#### Work item:
Reproduce, from the lines below, exactly the stretch that begins at the line containing "920 526 952" and ends at the line containing "974 605 1011", both included.

────────────────────

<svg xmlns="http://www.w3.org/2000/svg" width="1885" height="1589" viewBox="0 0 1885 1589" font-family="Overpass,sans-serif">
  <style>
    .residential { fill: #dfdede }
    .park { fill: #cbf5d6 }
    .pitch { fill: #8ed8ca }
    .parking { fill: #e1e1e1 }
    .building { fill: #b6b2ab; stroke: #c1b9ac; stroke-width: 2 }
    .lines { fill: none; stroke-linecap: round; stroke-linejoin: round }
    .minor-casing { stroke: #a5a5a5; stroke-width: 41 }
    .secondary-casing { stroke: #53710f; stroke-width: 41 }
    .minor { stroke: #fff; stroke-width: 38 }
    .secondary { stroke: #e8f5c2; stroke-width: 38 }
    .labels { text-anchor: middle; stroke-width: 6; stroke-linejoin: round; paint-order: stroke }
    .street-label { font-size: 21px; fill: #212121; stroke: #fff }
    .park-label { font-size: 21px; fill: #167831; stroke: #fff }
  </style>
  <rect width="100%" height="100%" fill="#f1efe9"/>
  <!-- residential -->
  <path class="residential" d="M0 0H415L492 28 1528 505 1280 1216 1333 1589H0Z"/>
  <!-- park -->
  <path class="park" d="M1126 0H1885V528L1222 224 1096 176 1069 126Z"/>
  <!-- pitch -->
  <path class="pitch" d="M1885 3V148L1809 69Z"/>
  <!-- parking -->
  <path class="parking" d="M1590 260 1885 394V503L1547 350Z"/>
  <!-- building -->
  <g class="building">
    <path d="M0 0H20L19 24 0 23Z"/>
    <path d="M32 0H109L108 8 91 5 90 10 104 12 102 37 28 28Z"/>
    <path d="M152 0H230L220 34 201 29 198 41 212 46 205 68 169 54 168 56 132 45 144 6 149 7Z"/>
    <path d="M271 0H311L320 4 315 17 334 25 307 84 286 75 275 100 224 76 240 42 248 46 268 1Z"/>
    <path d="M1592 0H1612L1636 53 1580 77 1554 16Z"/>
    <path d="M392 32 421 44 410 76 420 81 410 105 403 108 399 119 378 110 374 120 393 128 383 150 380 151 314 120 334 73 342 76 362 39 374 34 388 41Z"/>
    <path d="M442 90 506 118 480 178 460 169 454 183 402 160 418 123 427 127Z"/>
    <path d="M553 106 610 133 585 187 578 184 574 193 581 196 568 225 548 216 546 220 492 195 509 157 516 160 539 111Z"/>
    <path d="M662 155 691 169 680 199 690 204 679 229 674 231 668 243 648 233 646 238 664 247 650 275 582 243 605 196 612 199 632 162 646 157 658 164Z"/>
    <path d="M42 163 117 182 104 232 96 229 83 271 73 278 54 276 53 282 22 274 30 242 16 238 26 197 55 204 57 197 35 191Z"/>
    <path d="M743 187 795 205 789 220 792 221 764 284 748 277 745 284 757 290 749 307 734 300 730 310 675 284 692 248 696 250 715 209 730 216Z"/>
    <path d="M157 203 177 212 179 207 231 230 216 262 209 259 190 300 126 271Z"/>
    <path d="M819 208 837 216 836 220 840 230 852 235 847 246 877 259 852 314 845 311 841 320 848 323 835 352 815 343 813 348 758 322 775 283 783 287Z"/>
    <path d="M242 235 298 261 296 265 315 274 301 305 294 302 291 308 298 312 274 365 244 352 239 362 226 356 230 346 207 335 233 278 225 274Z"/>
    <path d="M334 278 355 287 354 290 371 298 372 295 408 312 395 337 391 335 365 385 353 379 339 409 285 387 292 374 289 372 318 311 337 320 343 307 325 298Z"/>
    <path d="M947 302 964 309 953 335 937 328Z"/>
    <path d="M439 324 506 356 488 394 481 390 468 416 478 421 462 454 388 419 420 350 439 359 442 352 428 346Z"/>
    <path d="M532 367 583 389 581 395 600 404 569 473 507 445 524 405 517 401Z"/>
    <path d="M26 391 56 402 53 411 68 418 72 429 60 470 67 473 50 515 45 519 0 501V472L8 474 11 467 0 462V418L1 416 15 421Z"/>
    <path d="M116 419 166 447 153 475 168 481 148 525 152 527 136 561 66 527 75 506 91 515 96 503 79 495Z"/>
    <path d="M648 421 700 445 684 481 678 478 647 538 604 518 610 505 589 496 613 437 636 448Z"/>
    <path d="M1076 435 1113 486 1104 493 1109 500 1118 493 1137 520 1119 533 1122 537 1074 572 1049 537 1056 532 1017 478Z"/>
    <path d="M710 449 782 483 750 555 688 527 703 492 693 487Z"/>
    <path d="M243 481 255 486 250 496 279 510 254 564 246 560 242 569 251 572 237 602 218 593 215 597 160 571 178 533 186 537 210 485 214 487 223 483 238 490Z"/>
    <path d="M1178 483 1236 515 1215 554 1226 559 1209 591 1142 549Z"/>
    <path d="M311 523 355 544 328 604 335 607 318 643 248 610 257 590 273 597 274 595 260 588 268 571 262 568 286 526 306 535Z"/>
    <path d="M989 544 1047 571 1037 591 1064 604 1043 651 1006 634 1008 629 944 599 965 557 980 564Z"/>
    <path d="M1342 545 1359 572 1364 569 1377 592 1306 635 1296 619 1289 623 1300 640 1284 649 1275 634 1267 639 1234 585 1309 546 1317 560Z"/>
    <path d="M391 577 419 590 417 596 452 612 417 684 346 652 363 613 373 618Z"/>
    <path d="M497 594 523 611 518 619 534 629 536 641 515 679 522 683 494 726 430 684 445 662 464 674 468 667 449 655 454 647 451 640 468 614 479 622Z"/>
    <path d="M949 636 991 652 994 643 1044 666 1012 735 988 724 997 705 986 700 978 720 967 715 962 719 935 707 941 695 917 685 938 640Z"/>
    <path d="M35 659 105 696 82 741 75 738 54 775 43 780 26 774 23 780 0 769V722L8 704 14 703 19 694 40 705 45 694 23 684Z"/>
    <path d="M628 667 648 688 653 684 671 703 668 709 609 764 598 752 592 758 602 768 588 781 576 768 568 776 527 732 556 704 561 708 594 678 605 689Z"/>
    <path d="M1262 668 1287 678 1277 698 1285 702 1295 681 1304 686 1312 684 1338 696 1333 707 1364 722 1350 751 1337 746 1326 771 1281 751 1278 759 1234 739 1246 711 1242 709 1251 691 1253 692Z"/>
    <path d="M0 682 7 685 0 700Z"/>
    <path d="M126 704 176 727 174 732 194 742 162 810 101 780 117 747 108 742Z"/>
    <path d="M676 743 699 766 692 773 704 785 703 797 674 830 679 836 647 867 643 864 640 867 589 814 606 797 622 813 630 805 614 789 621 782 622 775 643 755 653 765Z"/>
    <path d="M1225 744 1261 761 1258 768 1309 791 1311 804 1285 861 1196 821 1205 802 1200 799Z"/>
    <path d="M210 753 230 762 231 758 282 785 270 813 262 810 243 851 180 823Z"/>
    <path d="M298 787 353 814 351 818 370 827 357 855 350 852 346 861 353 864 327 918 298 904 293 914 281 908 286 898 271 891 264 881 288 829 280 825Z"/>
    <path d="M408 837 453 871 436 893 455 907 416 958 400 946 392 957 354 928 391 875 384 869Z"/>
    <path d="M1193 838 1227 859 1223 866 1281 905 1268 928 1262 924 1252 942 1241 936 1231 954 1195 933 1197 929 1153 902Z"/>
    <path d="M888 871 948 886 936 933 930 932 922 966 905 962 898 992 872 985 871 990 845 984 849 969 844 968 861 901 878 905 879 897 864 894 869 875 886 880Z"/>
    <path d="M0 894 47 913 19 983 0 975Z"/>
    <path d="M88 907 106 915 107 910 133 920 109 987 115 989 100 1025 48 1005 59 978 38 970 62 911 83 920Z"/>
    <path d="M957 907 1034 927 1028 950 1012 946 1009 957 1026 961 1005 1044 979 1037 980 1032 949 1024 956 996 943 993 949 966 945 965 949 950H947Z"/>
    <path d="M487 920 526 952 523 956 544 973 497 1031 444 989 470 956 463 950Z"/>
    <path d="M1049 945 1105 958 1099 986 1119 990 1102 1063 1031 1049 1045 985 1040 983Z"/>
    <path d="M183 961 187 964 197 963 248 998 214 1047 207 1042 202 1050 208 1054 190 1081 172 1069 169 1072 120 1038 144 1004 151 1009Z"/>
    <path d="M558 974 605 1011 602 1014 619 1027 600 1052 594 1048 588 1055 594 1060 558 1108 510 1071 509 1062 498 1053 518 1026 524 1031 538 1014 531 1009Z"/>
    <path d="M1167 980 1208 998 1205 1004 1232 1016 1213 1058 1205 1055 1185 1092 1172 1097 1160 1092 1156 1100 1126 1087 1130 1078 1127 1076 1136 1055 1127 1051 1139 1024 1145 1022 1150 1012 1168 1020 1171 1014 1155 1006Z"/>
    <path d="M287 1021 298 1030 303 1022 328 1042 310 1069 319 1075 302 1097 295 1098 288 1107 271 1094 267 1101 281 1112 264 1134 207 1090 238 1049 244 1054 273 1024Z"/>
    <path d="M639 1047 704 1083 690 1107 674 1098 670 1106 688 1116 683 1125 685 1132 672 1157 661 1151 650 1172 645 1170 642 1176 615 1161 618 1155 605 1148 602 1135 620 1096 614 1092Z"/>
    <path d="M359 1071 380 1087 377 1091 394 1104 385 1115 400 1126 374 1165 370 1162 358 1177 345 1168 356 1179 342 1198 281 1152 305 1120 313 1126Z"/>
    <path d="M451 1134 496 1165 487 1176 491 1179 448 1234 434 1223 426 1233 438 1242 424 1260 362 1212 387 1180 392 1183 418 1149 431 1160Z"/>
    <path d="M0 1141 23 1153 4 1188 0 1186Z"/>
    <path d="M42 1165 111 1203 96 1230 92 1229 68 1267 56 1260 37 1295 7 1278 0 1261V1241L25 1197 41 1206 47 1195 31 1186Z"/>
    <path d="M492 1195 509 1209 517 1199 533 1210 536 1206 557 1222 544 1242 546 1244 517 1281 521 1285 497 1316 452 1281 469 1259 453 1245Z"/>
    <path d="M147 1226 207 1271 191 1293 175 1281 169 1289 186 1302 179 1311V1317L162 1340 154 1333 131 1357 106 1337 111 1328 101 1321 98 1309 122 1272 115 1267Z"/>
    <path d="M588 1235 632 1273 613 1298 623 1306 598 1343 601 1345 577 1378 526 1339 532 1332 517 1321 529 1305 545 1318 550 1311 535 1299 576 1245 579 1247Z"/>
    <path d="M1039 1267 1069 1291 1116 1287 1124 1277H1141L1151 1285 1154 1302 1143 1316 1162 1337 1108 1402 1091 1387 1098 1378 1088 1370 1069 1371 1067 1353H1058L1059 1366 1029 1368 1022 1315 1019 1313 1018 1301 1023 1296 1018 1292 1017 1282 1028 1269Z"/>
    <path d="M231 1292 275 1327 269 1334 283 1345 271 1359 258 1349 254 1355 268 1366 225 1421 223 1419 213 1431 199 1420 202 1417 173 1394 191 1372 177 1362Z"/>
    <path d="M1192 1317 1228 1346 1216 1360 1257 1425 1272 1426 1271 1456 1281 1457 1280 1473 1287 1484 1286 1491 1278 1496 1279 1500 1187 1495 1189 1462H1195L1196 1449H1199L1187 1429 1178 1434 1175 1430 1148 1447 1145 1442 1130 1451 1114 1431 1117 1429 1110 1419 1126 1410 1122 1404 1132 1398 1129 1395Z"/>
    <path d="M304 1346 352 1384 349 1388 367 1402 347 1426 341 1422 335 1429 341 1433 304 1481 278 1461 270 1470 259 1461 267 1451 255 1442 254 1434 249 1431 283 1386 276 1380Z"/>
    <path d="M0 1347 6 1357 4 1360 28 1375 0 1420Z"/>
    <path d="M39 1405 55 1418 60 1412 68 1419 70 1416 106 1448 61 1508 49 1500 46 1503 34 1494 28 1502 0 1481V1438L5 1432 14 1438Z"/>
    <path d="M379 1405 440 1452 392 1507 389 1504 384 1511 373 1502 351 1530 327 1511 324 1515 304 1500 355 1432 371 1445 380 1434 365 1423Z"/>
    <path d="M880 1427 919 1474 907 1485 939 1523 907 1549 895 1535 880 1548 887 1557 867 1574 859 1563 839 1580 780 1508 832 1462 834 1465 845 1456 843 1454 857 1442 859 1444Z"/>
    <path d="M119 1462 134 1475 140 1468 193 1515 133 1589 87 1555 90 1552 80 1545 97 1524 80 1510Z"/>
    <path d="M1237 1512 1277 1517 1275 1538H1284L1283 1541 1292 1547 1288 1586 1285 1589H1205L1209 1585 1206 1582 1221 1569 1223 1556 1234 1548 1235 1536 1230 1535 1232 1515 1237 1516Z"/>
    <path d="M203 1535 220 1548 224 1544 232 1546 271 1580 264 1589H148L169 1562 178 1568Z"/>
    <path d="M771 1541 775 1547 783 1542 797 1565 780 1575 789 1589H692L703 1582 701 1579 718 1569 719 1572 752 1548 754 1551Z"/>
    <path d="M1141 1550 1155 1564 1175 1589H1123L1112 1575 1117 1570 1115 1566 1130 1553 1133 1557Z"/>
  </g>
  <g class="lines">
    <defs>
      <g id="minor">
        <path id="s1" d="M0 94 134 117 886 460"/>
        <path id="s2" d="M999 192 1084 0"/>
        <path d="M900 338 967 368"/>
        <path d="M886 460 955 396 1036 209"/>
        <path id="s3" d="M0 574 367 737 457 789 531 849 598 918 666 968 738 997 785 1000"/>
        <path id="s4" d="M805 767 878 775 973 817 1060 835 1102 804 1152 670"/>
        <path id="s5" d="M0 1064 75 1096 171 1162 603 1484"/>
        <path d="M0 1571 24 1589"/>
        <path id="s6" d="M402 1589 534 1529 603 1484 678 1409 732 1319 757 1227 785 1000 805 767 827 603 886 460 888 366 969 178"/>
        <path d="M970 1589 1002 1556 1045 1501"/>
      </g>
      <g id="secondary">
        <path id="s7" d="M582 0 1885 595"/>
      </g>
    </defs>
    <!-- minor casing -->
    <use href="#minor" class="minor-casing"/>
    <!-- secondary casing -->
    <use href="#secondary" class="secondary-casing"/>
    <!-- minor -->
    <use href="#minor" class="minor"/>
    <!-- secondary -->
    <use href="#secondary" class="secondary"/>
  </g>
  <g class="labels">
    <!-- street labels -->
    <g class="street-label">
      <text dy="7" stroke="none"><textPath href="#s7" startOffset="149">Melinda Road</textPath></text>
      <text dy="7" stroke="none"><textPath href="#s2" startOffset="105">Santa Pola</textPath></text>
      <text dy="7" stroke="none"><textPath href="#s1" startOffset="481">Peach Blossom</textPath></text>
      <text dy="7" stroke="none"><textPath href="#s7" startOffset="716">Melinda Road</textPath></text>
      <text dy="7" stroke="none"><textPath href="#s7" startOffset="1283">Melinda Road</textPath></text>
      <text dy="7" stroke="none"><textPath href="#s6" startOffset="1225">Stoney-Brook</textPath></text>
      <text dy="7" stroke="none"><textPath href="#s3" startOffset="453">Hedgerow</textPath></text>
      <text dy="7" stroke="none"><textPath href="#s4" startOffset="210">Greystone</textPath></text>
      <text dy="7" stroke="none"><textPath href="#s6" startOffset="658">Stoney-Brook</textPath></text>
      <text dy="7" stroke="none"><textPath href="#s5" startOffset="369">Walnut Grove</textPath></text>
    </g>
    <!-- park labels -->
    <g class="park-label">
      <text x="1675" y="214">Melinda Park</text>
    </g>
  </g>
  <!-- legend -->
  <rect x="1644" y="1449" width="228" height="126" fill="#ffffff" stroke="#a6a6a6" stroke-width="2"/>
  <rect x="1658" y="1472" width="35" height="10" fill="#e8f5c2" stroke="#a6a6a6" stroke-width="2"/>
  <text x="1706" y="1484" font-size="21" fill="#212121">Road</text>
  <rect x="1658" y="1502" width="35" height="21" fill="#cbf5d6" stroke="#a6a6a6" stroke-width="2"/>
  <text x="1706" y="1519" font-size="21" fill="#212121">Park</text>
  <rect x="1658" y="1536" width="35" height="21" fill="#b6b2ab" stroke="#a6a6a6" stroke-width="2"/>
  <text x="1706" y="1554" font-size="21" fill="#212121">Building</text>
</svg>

────────────────────

#### Written answer:
    <path d="M487 920 526 952 523 956 544 973 497 1031 444 989 470 956 463 950Z"/>
    <path d="M1049 945 1105 958 1099 986 1119 990 1102 1063 1031 1049 1045 985 1040 983Z"/>
    <path d="M183 961 187 964 197 963 248 998 214 1047 207 1042 202 1050 208 1054 190 1081 172 1069 169 1072 120 1038 144 1004 151 1009Z"/>
    <path d="M558 974 605 1011 602 1014 619 1027 600 1052 594 1048 588 1055 594 1060 558 1108 510 1071 509 1062 498 1053 518 1026 524 1031 538 1014 531 1009Z"/>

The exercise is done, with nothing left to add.